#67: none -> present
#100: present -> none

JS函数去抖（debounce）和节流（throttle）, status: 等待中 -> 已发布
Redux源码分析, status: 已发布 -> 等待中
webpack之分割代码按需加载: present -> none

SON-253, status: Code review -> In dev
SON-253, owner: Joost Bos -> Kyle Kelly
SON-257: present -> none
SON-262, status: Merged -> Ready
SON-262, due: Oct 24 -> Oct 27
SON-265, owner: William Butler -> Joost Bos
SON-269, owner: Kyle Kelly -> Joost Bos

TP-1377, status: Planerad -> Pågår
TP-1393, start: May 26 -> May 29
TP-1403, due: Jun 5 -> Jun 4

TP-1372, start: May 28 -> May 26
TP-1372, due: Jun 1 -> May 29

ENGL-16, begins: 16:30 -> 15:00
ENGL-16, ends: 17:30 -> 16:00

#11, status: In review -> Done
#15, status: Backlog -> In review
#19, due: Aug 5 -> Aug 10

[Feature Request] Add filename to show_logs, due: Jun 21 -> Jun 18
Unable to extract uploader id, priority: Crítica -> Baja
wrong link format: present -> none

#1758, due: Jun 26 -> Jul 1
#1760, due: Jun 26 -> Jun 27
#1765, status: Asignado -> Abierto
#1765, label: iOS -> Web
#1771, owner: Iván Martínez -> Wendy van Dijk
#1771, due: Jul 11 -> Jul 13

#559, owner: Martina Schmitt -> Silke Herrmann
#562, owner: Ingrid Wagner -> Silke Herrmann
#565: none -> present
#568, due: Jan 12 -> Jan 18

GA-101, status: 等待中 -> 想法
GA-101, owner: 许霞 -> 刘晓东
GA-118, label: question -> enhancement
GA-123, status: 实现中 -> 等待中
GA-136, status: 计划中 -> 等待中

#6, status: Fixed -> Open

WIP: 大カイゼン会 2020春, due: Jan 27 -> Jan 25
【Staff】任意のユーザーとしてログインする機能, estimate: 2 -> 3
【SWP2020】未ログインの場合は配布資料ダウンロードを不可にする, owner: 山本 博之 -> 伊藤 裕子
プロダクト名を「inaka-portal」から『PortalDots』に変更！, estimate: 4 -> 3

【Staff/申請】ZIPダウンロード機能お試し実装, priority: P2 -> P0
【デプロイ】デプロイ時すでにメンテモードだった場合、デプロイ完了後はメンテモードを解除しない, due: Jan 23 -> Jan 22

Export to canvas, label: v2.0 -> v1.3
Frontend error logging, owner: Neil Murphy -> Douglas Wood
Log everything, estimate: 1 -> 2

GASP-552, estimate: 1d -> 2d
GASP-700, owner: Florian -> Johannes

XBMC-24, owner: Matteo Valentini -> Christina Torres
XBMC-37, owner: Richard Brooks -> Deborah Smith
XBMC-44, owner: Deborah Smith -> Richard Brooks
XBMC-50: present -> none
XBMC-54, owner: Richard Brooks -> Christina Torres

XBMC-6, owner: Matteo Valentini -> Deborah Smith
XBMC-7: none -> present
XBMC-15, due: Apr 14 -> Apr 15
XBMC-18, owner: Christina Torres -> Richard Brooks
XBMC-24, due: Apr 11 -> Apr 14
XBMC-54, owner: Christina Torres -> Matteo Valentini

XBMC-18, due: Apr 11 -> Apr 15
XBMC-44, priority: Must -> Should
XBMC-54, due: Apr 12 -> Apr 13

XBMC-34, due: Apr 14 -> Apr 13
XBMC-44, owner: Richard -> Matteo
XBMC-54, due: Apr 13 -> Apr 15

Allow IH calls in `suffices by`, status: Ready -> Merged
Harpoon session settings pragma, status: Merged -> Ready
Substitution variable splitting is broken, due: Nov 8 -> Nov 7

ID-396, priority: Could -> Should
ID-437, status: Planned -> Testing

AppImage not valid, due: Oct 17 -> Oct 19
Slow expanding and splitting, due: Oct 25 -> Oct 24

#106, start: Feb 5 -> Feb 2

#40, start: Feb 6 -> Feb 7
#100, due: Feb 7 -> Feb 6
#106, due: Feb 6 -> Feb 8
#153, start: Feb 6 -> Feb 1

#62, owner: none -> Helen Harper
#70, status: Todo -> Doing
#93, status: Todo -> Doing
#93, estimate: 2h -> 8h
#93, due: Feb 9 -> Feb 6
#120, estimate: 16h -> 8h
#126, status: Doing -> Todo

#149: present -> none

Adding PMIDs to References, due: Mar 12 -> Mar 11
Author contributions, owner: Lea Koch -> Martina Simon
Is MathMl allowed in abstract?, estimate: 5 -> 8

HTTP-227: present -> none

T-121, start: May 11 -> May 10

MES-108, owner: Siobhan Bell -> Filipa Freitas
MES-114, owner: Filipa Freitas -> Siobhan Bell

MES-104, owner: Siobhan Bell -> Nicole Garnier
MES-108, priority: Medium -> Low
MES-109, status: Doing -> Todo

※ ※ ※

# ASSIGNED TASK:
Begin with the line that has "Harpoon session settings" in the listing above and end after the line that has "AppImage not valid, due: Oct 17 -> Oct 19"; output those lines exactly.

# REPLY:
Harpoon session settings pragma, status: Merged -> Ready
Substitution variable splitting is broken, due: Nov 8 -> Nov 7

ID-396, priority: Could -> Should
ID-437, status: Planned -> Testing

AppImage not valid, due: Oct 17 -> Oct 19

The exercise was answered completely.